True beef or not true beef? that is the question two volunteers masticating a burger in front of an invited audience in a London theater attempted to answer Aug. 5. Developing this version of the global fast-food staple in a laboratory had taken three months and eaten up £250,000 ($331,400). “It’s close to meat,” mused the first taster, Hanni Rützler, a nutritional scientist, swallowing with some difficulty. “This is kind of an unnatural experience,” confessed the second taster, Josh Schonwald, a writer, as he chewed on history. He meant the lack of ketchup.
Schmeat–or “cultured beef,” as the patty’s progenitor, Mark Post, a professor of physiology and biomedical technology at Maastricht University in the Netherlands, calls it–is the culinary product of stem cells harvested from a cow’s shoulder and lab-nurtured into strips of muscle. It’s hailed by proponents as a potential solution to several juicy existential problems. The demand for cheap meat has been met at a high price to the environment–contributing greenhouse gases and diminishing biodiversity as ever more land is given over to feed crops–as well as risking human health and animal welfare. In Britain, beef eaters have experienced some of the downsides of industrialized farming and food production: an epidemic of bovine spongiform encephalopathy that spiked in the early 1990s, a foot-and-mouth epidemic a decade later and, this year, the revelation that the “beef” in certain prepared foods was actually horse meat. Schmeat production, if scaled up enough to bring prices down, could help feed the world and reduce some of the pressures on the planet.

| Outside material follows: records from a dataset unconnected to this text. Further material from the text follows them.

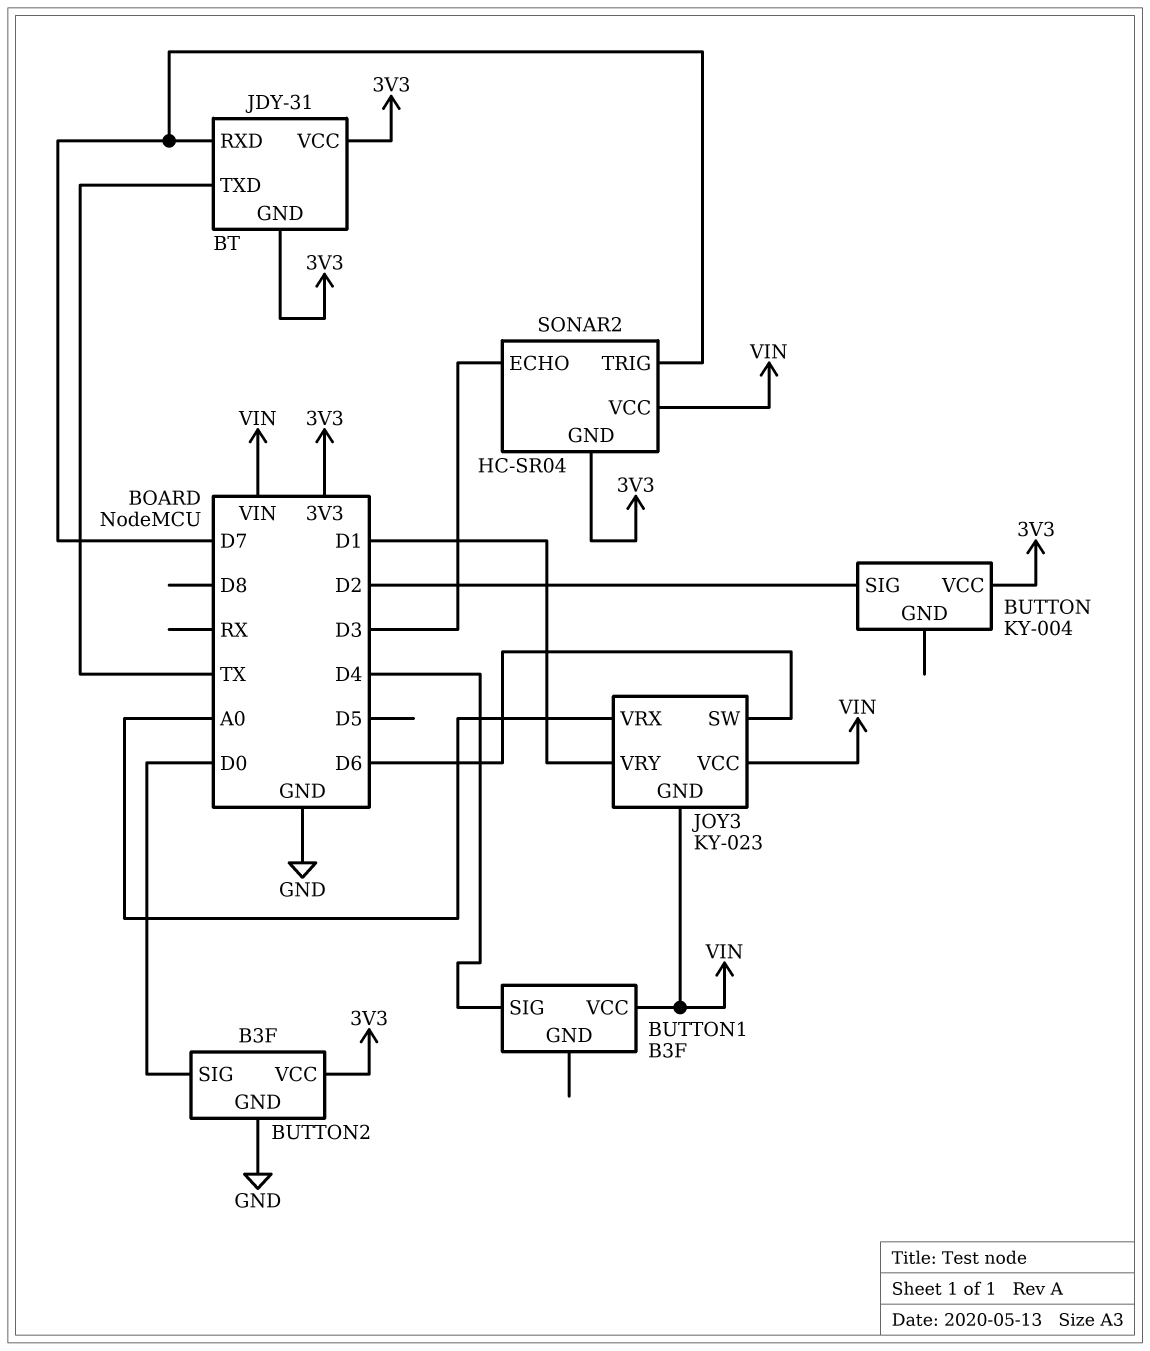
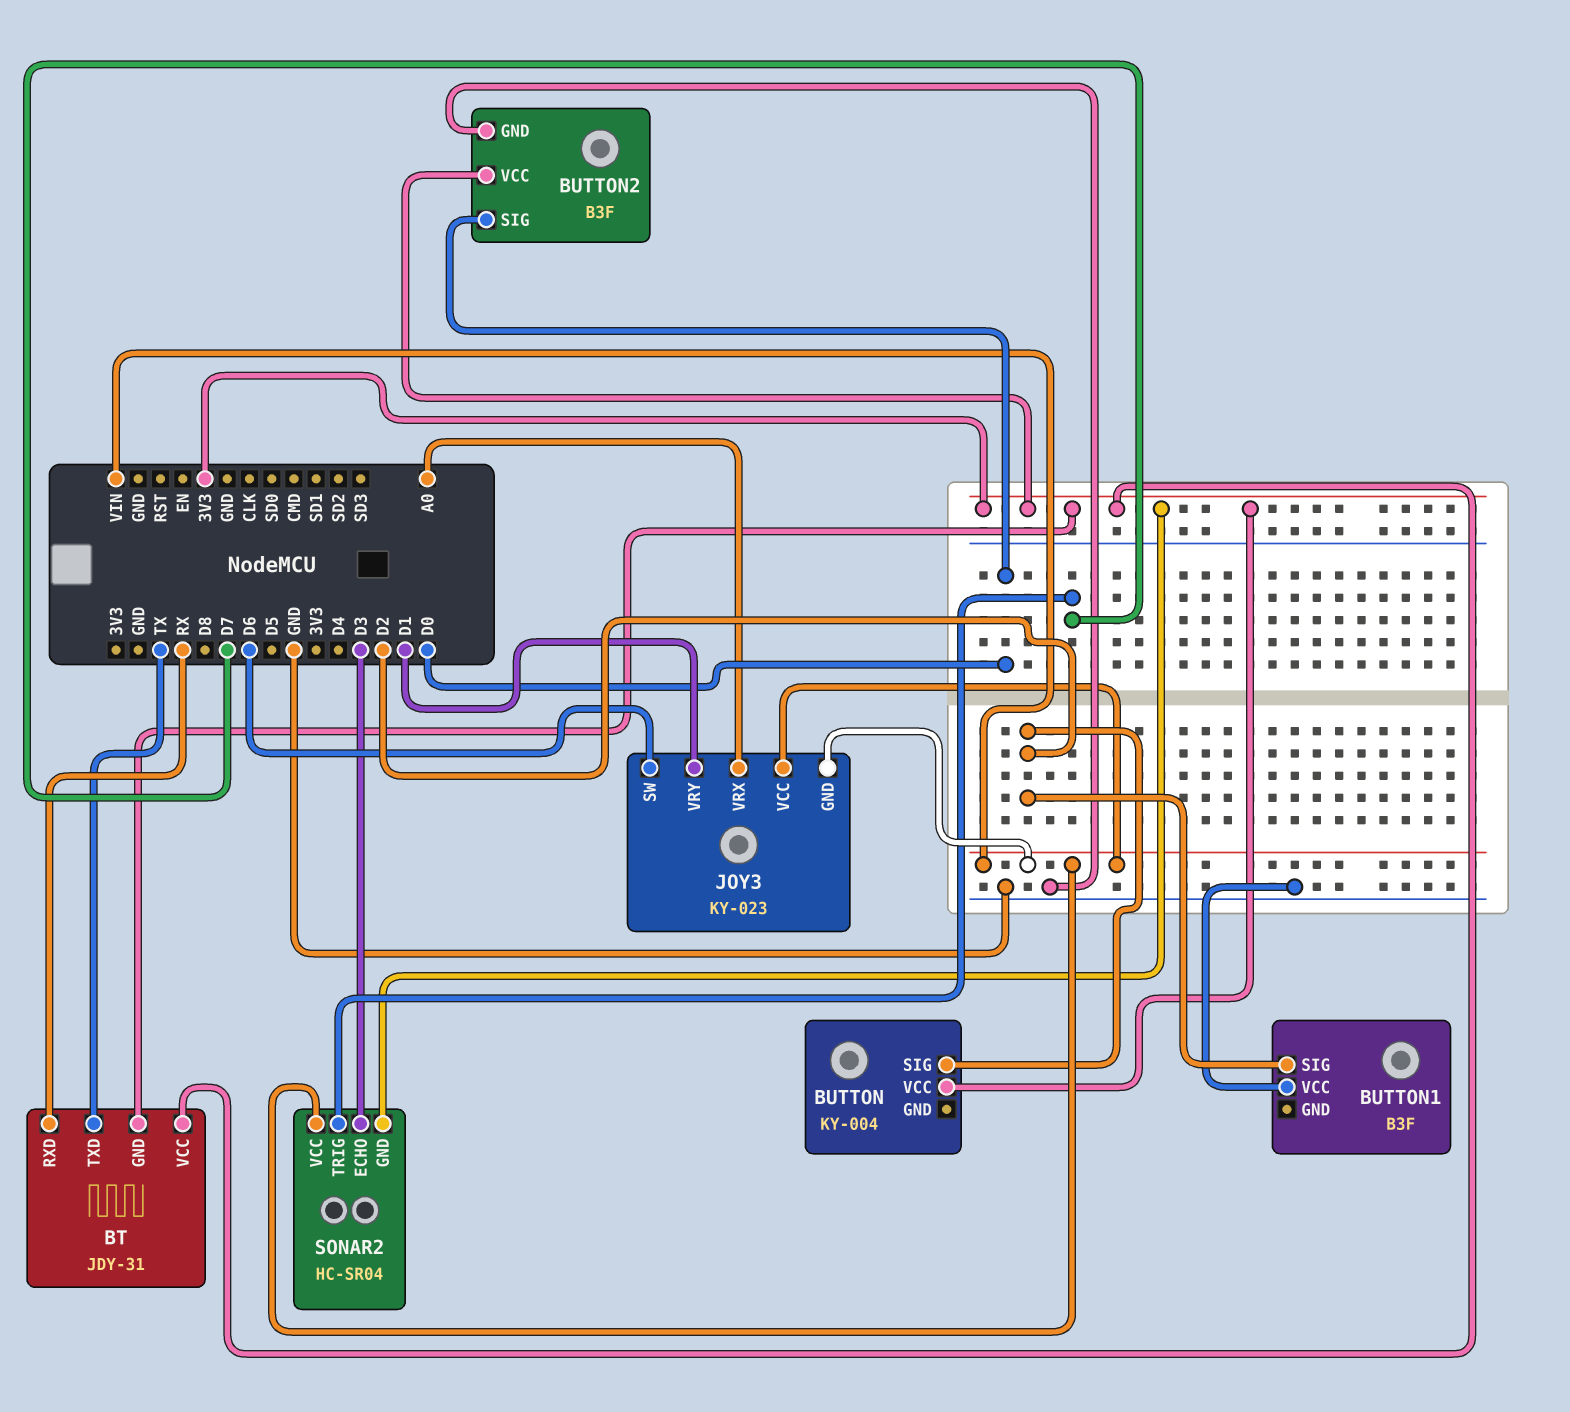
BT pin RXD: D7 -> RX
BUTTON1 pin SIG: D4 -> D2
BUTTON1 pin VCC: VIN -> GND

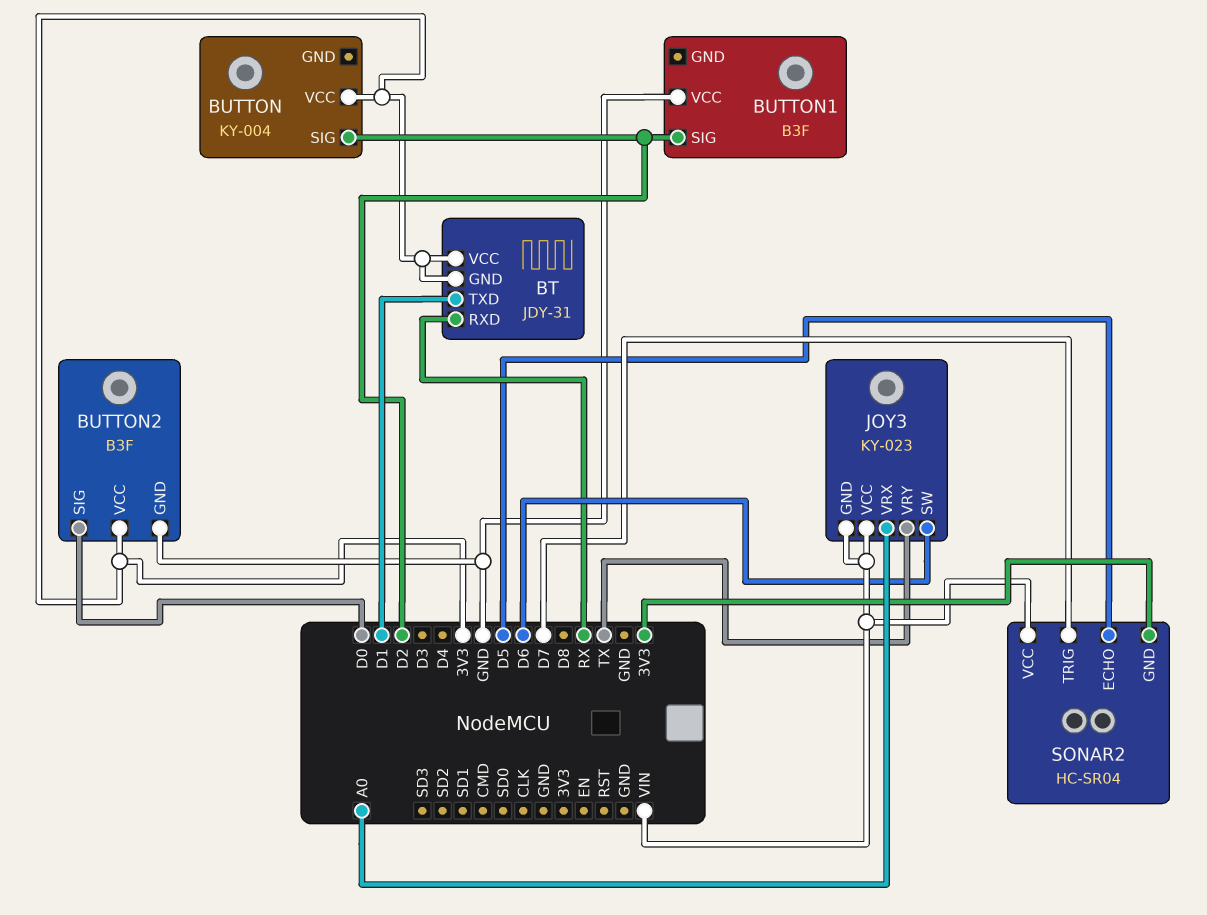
BT pin TXD: TX -> D1
JOY3 pin VRY: D1 -> TX
SONAR2 pin ECHO: D3 -> D5

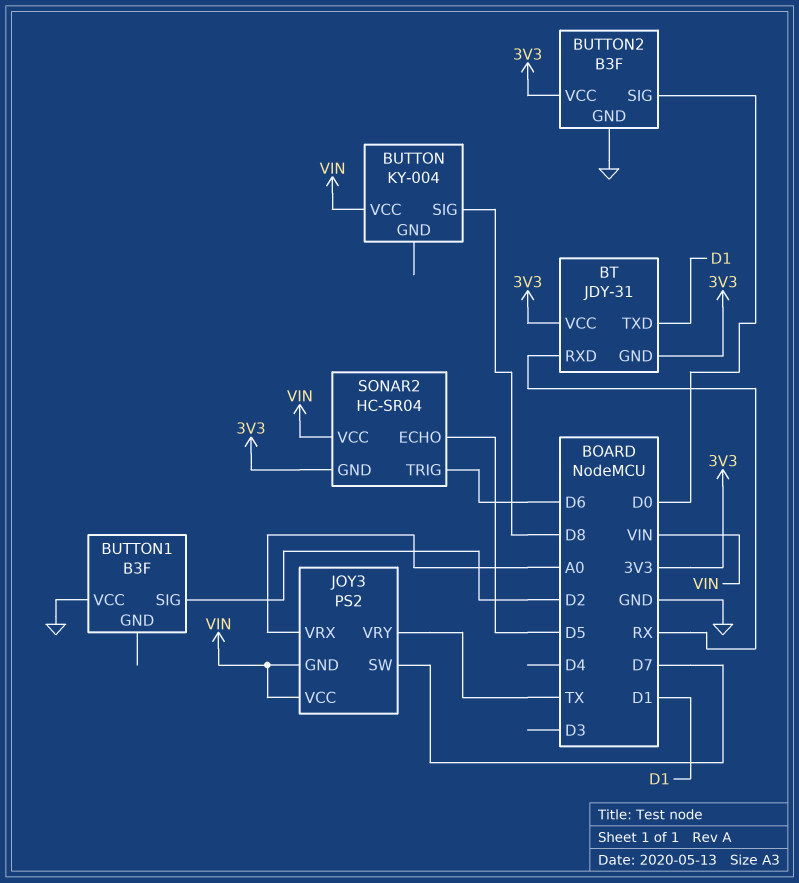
BUTTON pin SIG: D2 -> D8
BUTTON pin VCC: 3V3 -> VIN
JOY3: KY-023 -> PS2
JOY3 pin SW: D6 -> D7
SONAR2 pin TRIG: D7 -> D6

The quest to develop in vitro meat is riven with apparent contradictions. Can this most processed of processed foods be healthy? Is it possible to solve problems created by our greed for meat by making more meat more cheaply? Post macerates the muscle cells in a broth that includes fetal-calf serum, obtained by slaughtering pregnant cows, yet his work is lauded by some vegetarians. “Our goal is to promote foods that don’t use animals at all,” says Ingrid Newkirk, president of People for the Ethical Treatment of Animals (PETA), an animal-rights organization. “But enormous swaths of the population can’t bring themselves to become vegan, so it’s logical to support in vitro meat if its goal is to reduce suffering.”
PETA has funded research into in vitro meat for 17 years, says Newkirk. And the deep-pocketed mystery backer of Post’s project was unveiled in London along with the burger: Google co-founder Sergey Brin. In a short film screened before the burger tasting, Brin acknowledged that some critics dismiss the prospects for mass-produced schmeat as science fiction. He added, “I actually think that’s a good thing. If what you’re doing is not seen by some people as science fiction, it’s probably not transformative enough.”
But if this really is the food of the future–and the most optimistic estimates suggest schmeat won’t make it into supermarkets for 10 to 20 years–it will have to overcome what Kenneth A. Cook, president of the U.S. environmental-health research and advocacy organization Environmental Working Group, calls “the ick factor.” In Post’s earlier career as a physician specializing in pulmonary and vascular conditions, he learned to grow tissue to repair the damage that can be caused by fatty diets. Now he is trying to figure out how to put tasty fat into his burgers by culturing the right kinds of fat cells.
“If consumers don’t accept it, it won’t work. It will end up having been a science experiment,” says Cook, who flew to London for the event and believes the technology is “worth a look.”
And that is what cultured beef’s theatrical debut was all about: drawing attention–and funding. With time and additional resources, Post is confident he can improve on the too solid flesh of the prototype patty. A little ketchup wouldn’t go amiss either.